As to your apparent unhappiness with my use of quotation marks, I have to plead that the language doesn’t give us a different typographical way to show that I am summarizing an attitude based on my observations, so I did what people normally do in conversations. I stand by my interpretation: he not only copied poorly (in a slavish way, not unlike what a child would do in trying to copy a piece of work, trying to put every cross-hatch in place while missing the shape of the objects), he lettered terribly and couldn’t even give proper attention to the dots that mattered as much or more than the rest, and he substituted (often) new dialog that was more cliché, and made the art look stupider and lamer.
I’m aware of his brush strokes, which, again, are amusing for a little while but turn into just another shtick.
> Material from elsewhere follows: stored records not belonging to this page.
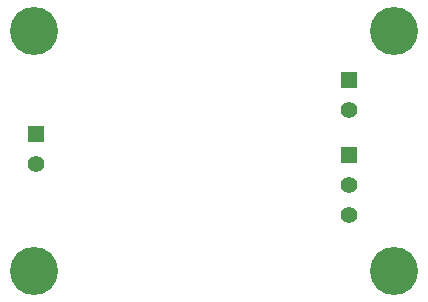
<source format=gbs>
G04 ( created by brdgerber.py ( brdgerber.py v0.1 2014-03-12 ) ) date 2021-11-30 02:51:56 EST*
G04 Gerber Fmt 3.4, Leading zero omitted, Abs format*
%MOIN*%
%FSLAX34Y34*%
G01*
G70*
G90*
G04 APERTURE LIST*
%ADD18R,0.0472X0.0216*%
%ADD15C,0.0550*%
%ADD14R,0.0550X0.0550*%
%ADD16C,0.1600*%
%ADD12R,0.0629X0.0709*%
%ADD10R,0.0709X0.0629*%
%ADD19R,0.0657X0.0614*%
%ADD11R,0.0866X0.0236*%
%ADD13R,0.0394X0.0315*%
%ADD17R,0.0600X0.0800*%
G04 APERTURE END LIST*
G54D18*
D14*
X-03500Y03350D03*
D15*
X-03500Y02350D03*
D14*
X-03500Y00850D03*
D15*
X-03500Y-00150D03*
D15*
X-03500Y-01150D03*
D16*
X-02000Y-03000D03*
D16*
X-02000Y05000D03*
D16*
X-14000Y05000D03*
D16*
X-14000Y-03000D03*
D14*
X-13950Y01550D03*
D15*
X-13950Y00550D03*
M02*

</source>
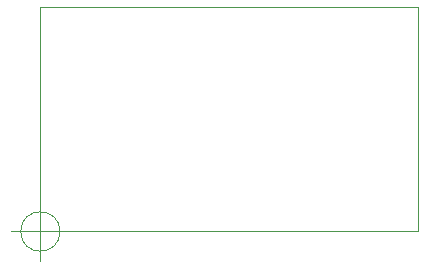
<source format=gbr>
G04 #@! TF.FileFunction,Profile,NP*
%FSLAX46Y46*%
G04 Gerber Fmt 4.6, Leading zero omitted, Abs format (unit mm)*
G04 Created by KiCad (PCBNEW 4.0.2-stable) date 2017年04月21日 星期五 11:17:21*
%MOMM*%
G01*
G04 APERTURE LIST*
%ADD10C,0.100000*%
G04 APERTURE END LIST*
D10*
X160666666Y-96000000D02*
G75*
G03X160666666Y-96000000I-1666666J0D01*
G01*
X156500000Y-96000000D02*
X161500000Y-96000000D01*
X159000000Y-93500000D02*
X159000000Y-98500000D01*
X160666666Y-96000000D02*
G75*
G03X160666666Y-96000000I-1666666J0D01*
G01*
X156500000Y-96000000D02*
X161500000Y-96000000D01*
X159000000Y-93500000D02*
X159000000Y-98500000D01*
X159000000Y-96000000D02*
X159000000Y-77000000D01*
X191000000Y-96000000D02*
X159000000Y-96000000D01*
X191000000Y-77000000D02*
X191000000Y-96000000D01*
X159000000Y-77000000D02*
X191000000Y-77000000D01*
M02*

</source>
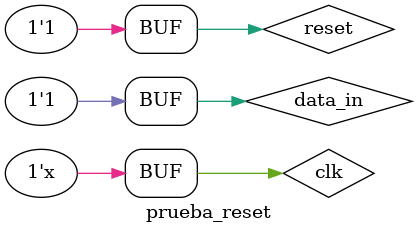
<source format=sv>
`timescale 1ns / 1ps

module prueba_reset();
 logic reset, clk, data_in;
 logic data_out;
 
 reset_asincrono DUT(
    .reset(reset),
    .clk(clk),
    .data_in(data_in),
    .data_out(data_out));
    
    always #5 clk=~clk;
    initial begin
    clk =1;
    data_in = 1;
    reset = 1;
    #3
    reset = 0;
    #20 reset = 1;
        
    end
endmodule

</source>
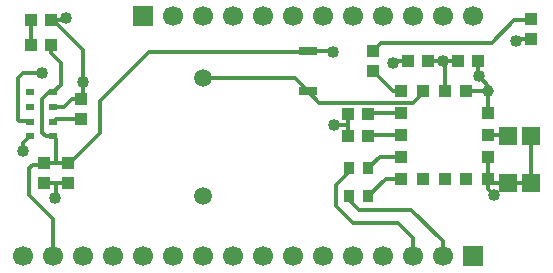
<source format=gbr>
G04 DipTrace 3.1.0.1*
G04 Top.gbr*
%MOIN*%
G04 #@! TF.FileFunction,Copper,L1,Top*
G04 #@! TF.Part,Single*
G04 #@! TA.AperFunction,Conductor*
%ADD13C,0.012992*%
%ADD15R,0.043307X0.03937*%
%ADD16R,0.03937X0.043307*%
G04 #@! TA.AperFunction,BGAPad,Cudef*
%ADD17C,0.03937*%
%ADD18R,0.03937X0.03937*%
G04 #@! TA.AperFunction,ComponentPad*
%ADD19R,0.066929X0.066929*%
%ADD20C,0.066929*%
%ADD21R,0.037402X0.03937*%
%ADD22R,0.06063X0.06063*%
%ADD24R,0.031496X0.019685*%
G04 #@! TA.AperFunction,ComponentPad*
%ADD25C,0.059055*%
%ADD27R,0.062992X0.031496*%
G04 #@! TA.AperFunction,ViaPad*
%ADD28C,0.04*%
%FSLAX26Y26*%
G04*
G70*
G90*
G75*
G01*
G04 Top*
%LPD*%
X2004725Y775197D2*
D13*
Y702362D1*
Y920866D2*
Y993701D1*
X1931890D2*
X2004725D1*
X1537795Y918701D2*
Y882679D1*
Y843701D1*
X2004725Y702362D2*
Y668701D1*
X2023475Y649950D1*
X2072097Y690158D2*
X2016929D1*
X2004725Y702362D1*
X2148475Y690158D2*
X2072097D1*
X2148475Y843701D2*
Y690158D1*
X2148474Y1168701D2*
X2104725D1*
X2098475Y1162452D1*
X1971654Y1093701D2*
Y1045523D1*
X1973475Y1043701D1*
X2004725Y993701D2*
Y1012452D1*
X1973475Y1043701D1*
X1737795Y1093701D2*
X1692223D1*
X1685974Y1087452D1*
X1537795Y882679D2*
X1493702D1*
X1492225Y881201D1*
X523475Y689272D2*
X564874D1*
X604725D1*
X554725Y942126D2*
X590650D1*
X617225Y968701D1*
X648474D1*
X548474Y1231201D2*
X554725D1*
X654725Y1131201D1*
Y1024950D1*
Y974952D1*
X648474Y968701D1*
X564874Y689272D2*
Y641352D1*
X560974Y637452D1*
X654725Y1024950D2*
D3*
X548474Y1231201D2*
X592225D1*
X598475Y1237452D1*
X1713386Y993701D2*
X1687795D1*
X1621260Y1060236D1*
X454725Y793701D2*
Y822441D1*
X475984Y843701D1*
X517225Y1056201D2*
X454725D1*
X436160Y1037637D1*
Y899765D1*
X442225Y893701D1*
X475197D1*
X475984Y892914D1*
X1621260Y1127166D2*
Y1128987D1*
X1648474Y1156201D1*
X2017225D1*
X2092225Y1231201D1*
X2144045D1*
X2148474Y1235630D1*
X1713386Y920866D2*
X1606890D1*
X1604725Y918701D1*
X1713386Y848032D2*
X1609055D1*
X1604725Y843701D1*
X1713386Y775197D2*
X1642470D1*
X1604725Y737452D1*
X1713386Y702362D2*
X1663386D1*
X1604725Y643701D1*
X1786221Y993701D2*
Y987697D1*
X1754725Y956201D1*
X1442225D1*
X1404725Y993701D1*
X1054725Y1037402D2*
X1361024D1*
X1404725Y993701D1*
X2004725Y848032D2*
X2067767D1*
X2072097Y843701D1*
X648474Y901772D2*
X563583D1*
X554725Y892914D1*
X479725Y1149950D2*
Y1229381D1*
X481545Y1231201D1*
X1541732Y737452D2*
Y724460D1*
X1498475Y681201D1*
Y612452D1*
X1554725Y556201D1*
X1704725D1*
X1754725Y506201D1*
Y443701D1*
X1541732Y643701D2*
Y631693D1*
X1573475Y599950D1*
X1748475D1*
X1854725Y493701D1*
Y443701D1*
X1804725Y1093701D2*
X1854725D1*
X1859055D1*
X1904725D1*
X1859055Y993701D2*
Y1093701D1*
X1854725D2*
D3*
X546654Y1149950D2*
Y1120523D1*
X579725Y1087452D1*
Y1016339D1*
X554725Y991339D1*
X539862D1*
X517225Y968701D1*
Y856201D1*
X529725Y843701D1*
X554725D1*
X523475Y756201D2*
X543483D1*
X562748D1*
X604725D1*
X562748D2*
Y835677D1*
X554725Y843701D1*
X604725Y756201D2*
X610974D1*
X710974Y856201D1*
Y962449D1*
X873475Y1124950D1*
X1402116D1*
X1404725Y1127559D1*
X1483366D1*
X1485974Y1124952D1*
X554725Y443701D2*
Y568701D1*
X473474Y649950D1*
Y737450D1*
X485974Y749950D1*
X537232D1*
X543483Y756201D1*
D28*
X2023475Y649950D3*
X2098475Y1162452D3*
X1973475Y1043701D3*
X1492225Y881201D3*
X1854725Y1093701D3*
X1485974Y1124952D3*
X1685974Y1087452D3*
X454725Y793701D3*
X517225Y1056201D3*
X560974Y637452D3*
X654725Y1024950D3*
X598475Y1237452D3*
D15*
X1971654Y1093701D3*
X1904725D3*
X1737795D3*
X1804725D3*
D16*
X523475Y756201D3*
Y689272D3*
X604725Y756201D3*
Y689272D3*
X648474Y968701D3*
Y901772D3*
D17*
X2004725Y993701D3*
D18*
Y920866D3*
Y848032D3*
Y775197D3*
Y702362D3*
X1931890D3*
X1859055D3*
X1786221D3*
X1713386D3*
Y775197D3*
Y848032D3*
Y920866D3*
Y993701D3*
X1786221D3*
X1859055D3*
X1931890D3*
D19*
X1954725Y443701D3*
D20*
X1854725D3*
X1754725D3*
X1654725D3*
X1554725D3*
X1454725D3*
X1354725D3*
X1254725D3*
X1154725D3*
X1054725D3*
X954725D3*
X854725D3*
X754725D3*
X654725D3*
X554725D3*
X454725D3*
D19*
X854725Y1243701D3*
D20*
X954725D3*
X1054725D3*
X1154725D3*
X1254725D3*
X1354725D3*
X1454725D3*
X1554725D3*
X1654725D3*
X1754725D3*
X1854725D3*
X1954725D3*
D21*
X1604725Y737452D3*
X1541732D3*
X1604725Y643701D3*
X1541732D3*
D16*
X1621260Y1060236D3*
Y1127166D3*
D15*
X546654Y1149950D3*
X479725D3*
X1604725Y918701D3*
X1537795D3*
X1604725Y843701D3*
X1537795D3*
D16*
X2148474Y1168701D3*
Y1235630D3*
D15*
X548474Y1231201D3*
X481545D3*
D22*
X2148475Y843701D3*
Y690158D3*
X2072097Y843701D3*
Y690158D3*
D24*
X554725Y843701D3*
Y892914D3*
Y942126D3*
Y991339D3*
X475984D3*
Y942126D3*
Y892914D3*
Y843701D3*
D25*
X1054725Y643701D3*
Y1037402D3*
D27*
X1404725Y993701D3*
Y1127559D3*
M02*

</source>
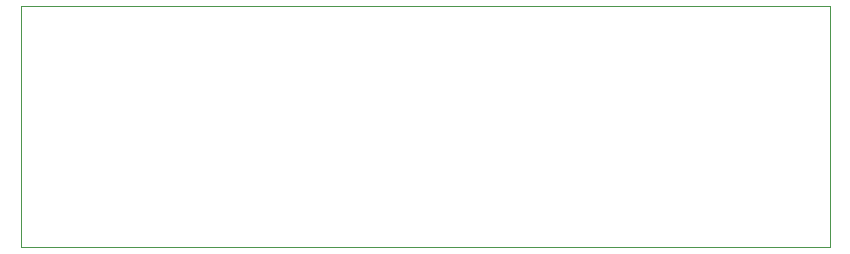
<source format=gbr>
%TF.GenerationSoftware,KiCad,Pcbnew,8.0.4+dfsg-1*%
%TF.CreationDate,2024-10-16T21:23:15+02:00*%
%TF.ProjectId,usb-serial,7573622d-7365-4726-9961-6c2e6b696361,rev?*%
%TF.SameCoordinates,Original*%
%TF.FileFunction,Profile,NP*%
%FSLAX46Y46*%
G04 Gerber Fmt 4.6, Leading zero omitted, Abs format (unit mm)*
G04 Created by KiCad (PCBNEW 8.0.4+dfsg-1) date 2024-10-16 21:23:15*
%MOMM*%
%LPD*%
G01*
G04 APERTURE LIST*
%TA.AperFunction,Profile*%
%ADD10C,0.100000*%
%TD*%
G04 APERTURE END LIST*
D10*
X90000Y-10795000D02*
X68580000Y-10795000D01*
X68580000Y-31205000D01*
X90000Y-31205000D01*
X90000Y-10795000D01*
M02*

</source>
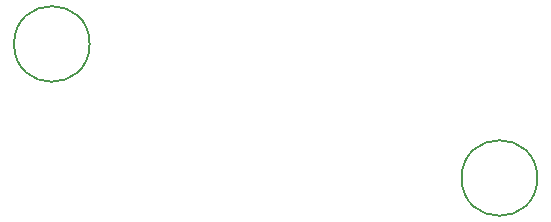
<source format=gbr>
%TF.GenerationSoftware,KiCad,Pcbnew,(6.0.2)*%
%TF.CreationDate,2022-11-21T22:20:46+01:00*%
%TF.ProjectId,CANap_,43414e61-70e9-42e6-9b69-6361645f7063,rev?*%
%TF.SameCoordinates,Original*%
%TF.FileFunction,Other,Comment*%
%FSLAX46Y46*%
G04 Gerber Fmt 4.6, Leading zero omitted, Abs format (unit mm)*
G04 Created by KiCad (PCBNEW (6.0.2)) date 2022-11-21 22:20:46*
%MOMM*%
%LPD*%
G01*
G04 APERTURE LIST*
%ADD10C,0.150000*%
G04 APERTURE END LIST*
D10*
%TO.C,REF\u002A\u002A*%
X187800000Y-94350000D02*
G75*
G03*
X187800000Y-94350000I-3200000J0D01*
G01*
X149900000Y-83000000D02*
G75*
G03*
X149900000Y-83000000I-3200000J0D01*
G01*
%TD*%
M02*

</source>
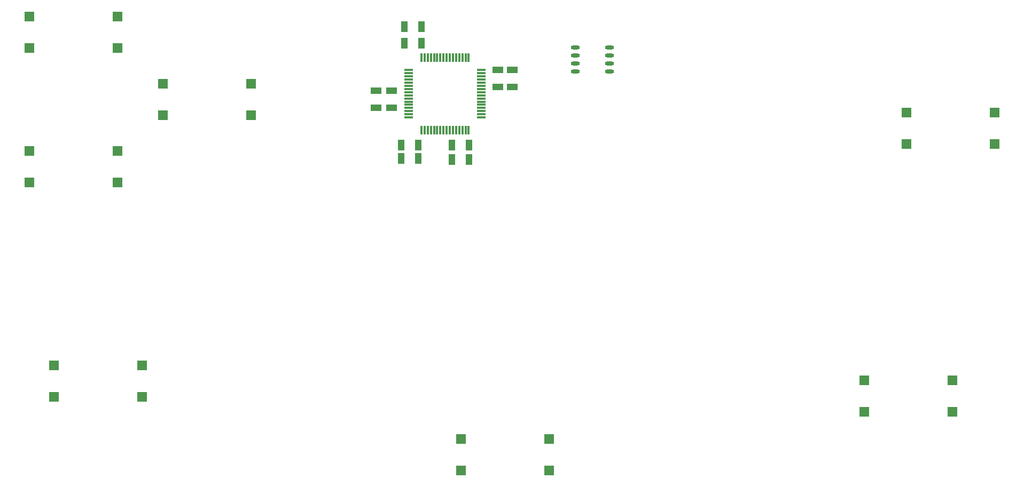
<source format=gtp>
G04*
G04 #@! TF.GenerationSoftware,Altium Limited,Altium Designer,19.1.5 (86)*
G04*
G04 Layer_Color=8421504*
%FSLAX25Y25*%
%MOIN*%
G70*
G01*
G75*
%ADD21R,0.06102X0.06299*%
%ADD22R,0.04331X0.06693*%
%ADD23R,0.06693X0.04331*%
%ADD24R,0.01181X0.05709*%
%ADD25R,0.05709X0.01181*%
%ADD26O,0.05709X0.02362*%
D21*
X234539Y109843D02*
D03*
X289461D02*
D03*
X234539Y90157D02*
D03*
X289461D02*
D03*
X48539Y331843D02*
D03*
X103461D02*
D03*
X48539Y312157D02*
D03*
X103461D02*
D03*
X35461Y136157D02*
D03*
X-19461D02*
D03*
X35461Y155843D02*
D03*
X-19461D02*
D03*
X567461Y294157D02*
D03*
X512539D02*
D03*
X567461Y313843D02*
D03*
X512539D02*
D03*
X540961Y126657D02*
D03*
X486039D02*
D03*
X540961Y146343D02*
D03*
X486039D02*
D03*
X-34961Y289843D02*
D03*
X19961D02*
D03*
X-34961Y270157D02*
D03*
X19961D02*
D03*
X-34961Y373843D02*
D03*
X19961D02*
D03*
X-34961Y354157D02*
D03*
X19961D02*
D03*
D22*
X197185Y285000D02*
D03*
X207815D02*
D03*
X197185Y293500D02*
D03*
X207815D02*
D03*
X239315Y284500D02*
D03*
X228685D02*
D03*
X239315Y293500D02*
D03*
X228685D02*
D03*
X199185Y367500D02*
D03*
X209815D02*
D03*
X199185Y357000D02*
D03*
X209815D02*
D03*
D23*
X191000Y327315D02*
D03*
Y316685D02*
D03*
X181500Y327315D02*
D03*
Y316685D02*
D03*
X266500Y340500D02*
D03*
Y329870D02*
D03*
X257500Y340315D02*
D03*
Y329685D02*
D03*
D24*
X209736Y348138D02*
D03*
X211705D02*
D03*
X213673D02*
D03*
X215642D02*
D03*
X217610D02*
D03*
X219579D02*
D03*
X221547D02*
D03*
X223516D02*
D03*
X225484D02*
D03*
X227453D02*
D03*
X229421D02*
D03*
X231390D02*
D03*
X233358D02*
D03*
X235327D02*
D03*
X237295D02*
D03*
X239264D02*
D03*
Y302862D02*
D03*
X237295D02*
D03*
X235327D02*
D03*
X233358D02*
D03*
X231390D02*
D03*
X229421D02*
D03*
X227453D02*
D03*
X225484D02*
D03*
X223516D02*
D03*
X221547D02*
D03*
X219579D02*
D03*
X217610D02*
D03*
X215642D02*
D03*
X213673D02*
D03*
X211705D02*
D03*
X209736D02*
D03*
D25*
X247138Y340264D02*
D03*
Y338295D02*
D03*
Y336327D02*
D03*
Y334358D02*
D03*
Y332390D02*
D03*
Y330421D02*
D03*
Y328453D02*
D03*
Y326484D02*
D03*
Y324516D02*
D03*
Y322547D02*
D03*
Y320579D02*
D03*
Y318610D02*
D03*
Y316642D02*
D03*
Y314673D02*
D03*
Y312705D02*
D03*
Y310736D02*
D03*
X201862D02*
D03*
Y312705D02*
D03*
Y314673D02*
D03*
Y316642D02*
D03*
Y318610D02*
D03*
Y320579D02*
D03*
Y322547D02*
D03*
Y324516D02*
D03*
Y326484D02*
D03*
Y328453D02*
D03*
Y330421D02*
D03*
Y332390D02*
D03*
Y334358D02*
D03*
Y336327D02*
D03*
Y338295D02*
D03*
Y340264D02*
D03*
D26*
X327228Y339500D02*
D03*
Y344500D02*
D03*
Y349500D02*
D03*
Y354500D02*
D03*
X305772Y339500D02*
D03*
Y344500D02*
D03*
Y349500D02*
D03*
Y354500D02*
D03*
M02*

</source>
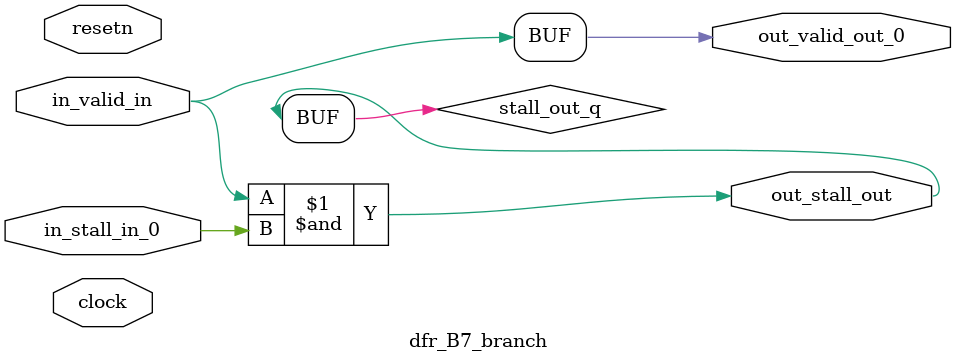
<source format=sv>



(* altera_attribute = "-name AUTO_SHIFT_REGISTER_RECOGNITION OFF; -name MESSAGE_DISABLE 10036; -name MESSAGE_DISABLE 10037; -name MESSAGE_DISABLE 14130; -name MESSAGE_DISABLE 14320; -name MESSAGE_DISABLE 15400; -name MESSAGE_DISABLE 14130; -name MESSAGE_DISABLE 10036; -name MESSAGE_DISABLE 12020; -name MESSAGE_DISABLE 12030; -name MESSAGE_DISABLE 12010; -name MESSAGE_DISABLE 12110; -name MESSAGE_DISABLE 14320; -name MESSAGE_DISABLE 13410; -name MESSAGE_DISABLE 113007; -name MESSAGE_DISABLE 10958" *)
module dfr_B7_branch (
    input wire [0:0] in_stall_in_0,
    input wire [0:0] in_valid_in,
    output wire [0:0] out_stall_out,
    output wire [0:0] out_valid_out_0,
    input wire clock,
    input wire resetn
    );

    wire [0:0] stall_out_q;


    // stall_out(LOGICAL,6)
    assign stall_out_q = in_valid_in & in_stall_in_0;

    // out_stall_out(GPOUT,4)
    assign out_stall_out = stall_out_q;

    // out_valid_out_0(GPOUT,5)
    assign out_valid_out_0 = in_valid_in;

endmodule

</source>
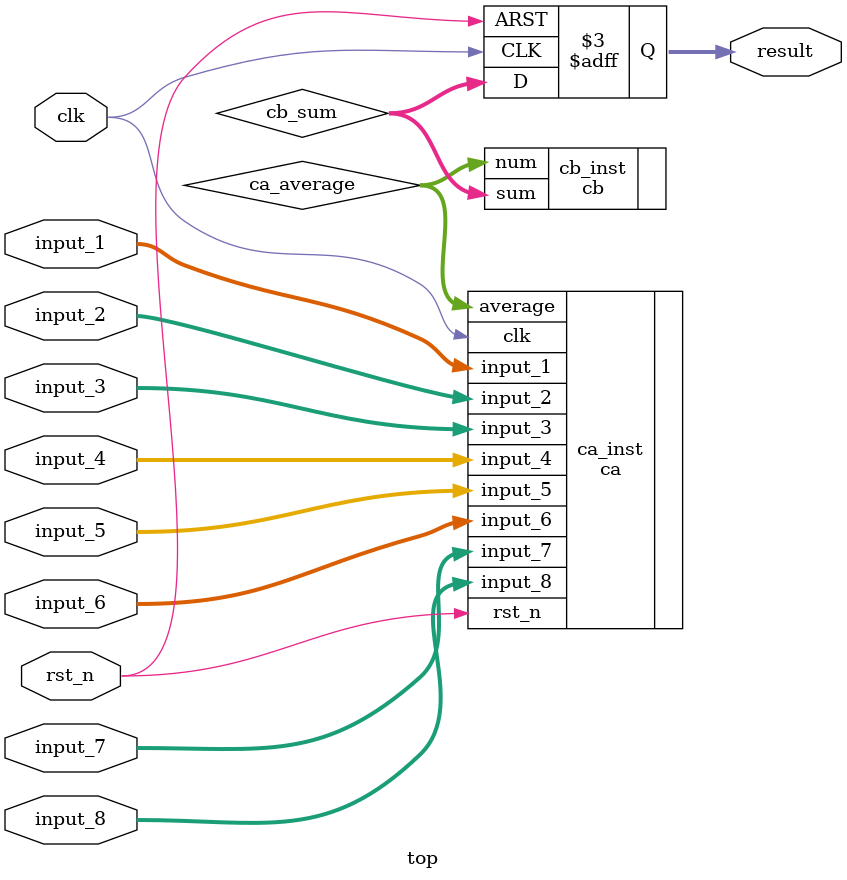
<source format=sv>
module top #(parameter P = 8, q = 10000)(
    input clk,
    input rst_n,
    input wire [7:0] input_1,
    input wire [7:0] input_2,
    input wire [7:0] input_3,
    input wire [7:0] input_4,
    input wire [7:0] input_5,
    input wire [7:0] input_6,
    input wire [7:0] input_7,
    input wire [7:0] input_8,
    output reg [63:0] result
);

reg [63:0] cb_sum;
reg [7:0] ca_average;

ca #(P) ca_inst (
    .clk(clk),
    .rst_n(rst_n),
    .input_1(input_1),
    .input_2(input_2),
    .input_3(input_3),
    .input_4(input_4),
    .input_5(input_5),
    .input_6(input_6),
    .input_7(input_7),
    .input_8(input_8),
    .average(ca_average)
);

cb #(q) cb_inst (
    .num(ca_average),
    .sum(cb_sum)
);

always_ff @(posedge clk or negedge rst_n) begin
    if (!rst_n) begin
        result <= 0;
    end else begin
        result <= cb_sum;
    end
end

endmodule


</source>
My ultimate dissatisfaction is that he simply pulled images out of comics and copied them poorly. Or perhaps idiomatically, but not well. I was impressed the first times I saw this, but he did it so often (despite the fact that it was less than a decade), it got old and I began to see more and more to dislike in it. Why couldn’t he think of his own material? It’s like a brief conversation I had with a programmer at a classical radio station, asking why he didn’t play more Claude Bolling. He said he liked the first thing he heard by him, but when he heard more, he thought it was a repetitive trick. It was only later that I realized he continued to program Jacques Loussier, who made a career of doing jazz versions of Bach and other classical composers. I’d have said Loussier was the one-trick ponly, while Bolling at least came up with his own tunes and forms and homages to different idiomatic instrument sounds.
My interest in Pop Art has waned considerably over the years. Warhol’s art never did that much for me, but I still chuckle at the work of PR art that his life became, cynically winking as he pocketed the cash for work he mostly just signed. He was open about it, and I think his shallowness was real. He painted the soup cans because he ate soup every day of his life, and that’s as deep as it got with him. The one Pop artist I still enjoy is Jess, particularly his word-salad collages, and primarily TRICKY CAD. I suppose if I were consistent in my principles, I should renounce his evil works, but he didn’t make a mystery of where he got his material, and he created something otherworldly from it. When he learned that Gould didn’t like what he was doing, he stopped, which I kind of regret.